2. The array element F1 contains the smallest, nonzero positive frequency, which is equal to 1/(Ni Ti), where Ni is the number of elements and Ti is the sampling interval.

3. F2 corresponds to a frequency of 2/(Ni Ti).

4. Negative frequencies are stored in the reverse order of positive frequencies, ranging from the highest to lowest negative frequencies.

5. For an even number of points, the frequencies corresponding to the returned complex values are: 0, 1/(NiTi), 2/(NiTi), ..., (Ni/2–1)/(NiTi), 1/(2Ti), –(Ni/2–1)/(NiTi), ..., –1/(NiTi) where 1/(2Ti) is the Nyquist critical frequency.

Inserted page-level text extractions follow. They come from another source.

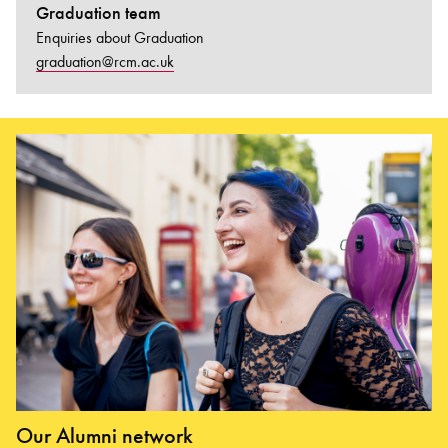
Graduation team
Enquiries about Graduation
graduation@rcm.ac.uk
Our Alumni network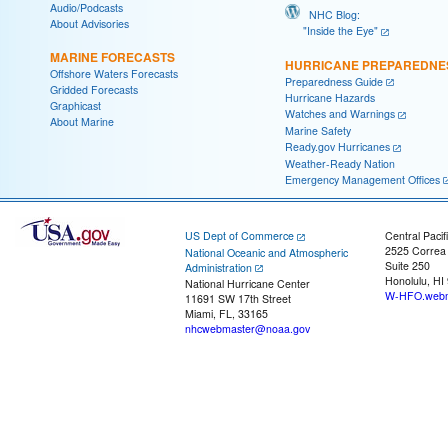
Audio/Podcasts
NHC Blog:
About Advisories
"Inside the Eye"
MARINE FORECASTS
HURRICANE PREPAREDNE
Offshore Waters Forecasts
Preparedness Guide
Gridded Forecasts
Hurricane Hazards
Graphicast
Watches and Warnings
About Marine
Marine Safety
Ready.gov Hurricanes
Weather-Ready Nation
Emergency Management Offices
US Dept of Commerce
Central Pacif
2525 Correa
National Oceanic and Atmospheric
Suite 250
Administration
Honolulu, HI
National Hurricane Center
W-HFO.webm
11691 SW 17th Street
Miami, FL, 33165
nhcwebmaster@noaa.gov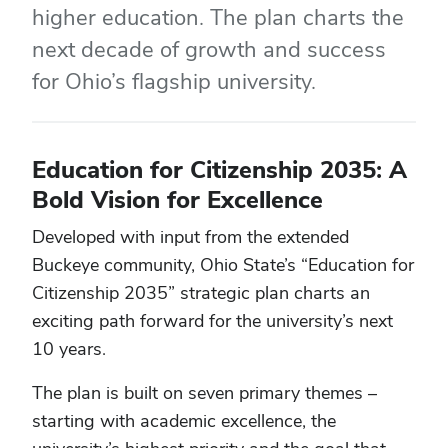
higher education. The plan charts the
next decade of growth and success
for Ohio’s flagship university.
Education for Citizenship 2035: A
Bold Vision for Excellence
Developed with input from the extended
Buckeye community, Ohio State’s “Education for
Citizenship 2035” strategic plan charts an
exciting path forward for the university’s next
10 years.
The plan is built on seven primary themes –
starting with academic excellence, the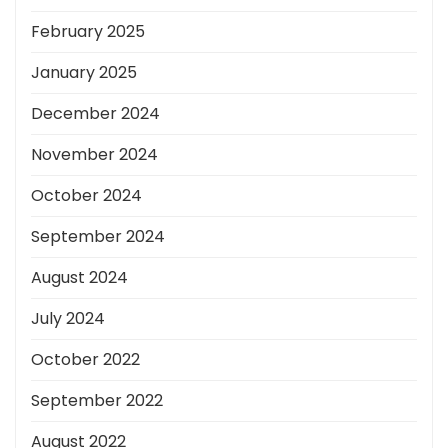
February 2025
January 2025
December 2024
November 2024
October 2024
September 2024
August 2024
July 2024
October 2022
September 2022
August 2022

6. For an odd number of points, the frequencies corresponding to the returned complex values are: 0, 1/(NiTi), 2/(NiTi), ..., (Ni–1)/2)/(NiTi), –(Ni–1)/2)/(NiTi), ..., –1/(NiTi)

Using this information we can construct the proper vector of frequencies that should be used for calculating the derivative. Below is a piece of self-explanatory Python code that does it all correctly. Note that the factor 2$\pi$N cancels out due to normalization of FFT.

from scipy.fftpack import fft, ifft, dct, idct, dst, idst, fftshift, fftfreq
from numpy import linspace, zeros, array, pi, sin, cos, exp, arange
import matplotlib.pyplot as plt


N = 100
x = 2*pi*arange(0,N,1)/N #-open-periodic domain                                                   

dx = x[1]-x[0]
y = sin(2*x)+cos(5*x)
dydx = 2*cos(2*x)-5*sin(5*x)


k2=zeros(N)

if ((N%2)==0):
    #-even number                                                                                   
    for i in range(1,N//2):
        k2[i]=i
        k2[N-i]=-i
else:
    #-odd number                                                                                    
    for i in range(1,(N-1)//2):
        k2[i]=i
        k2[N-i]=-i

dydx1 = ifft(1j*k2*fft(y))

plt.plot(x,dydx,'b',label='Exact value')
plt.plot(x,dydx1, color='r', linestyle='--', label='Derivative by FFT')
plt.legend()
plt.show()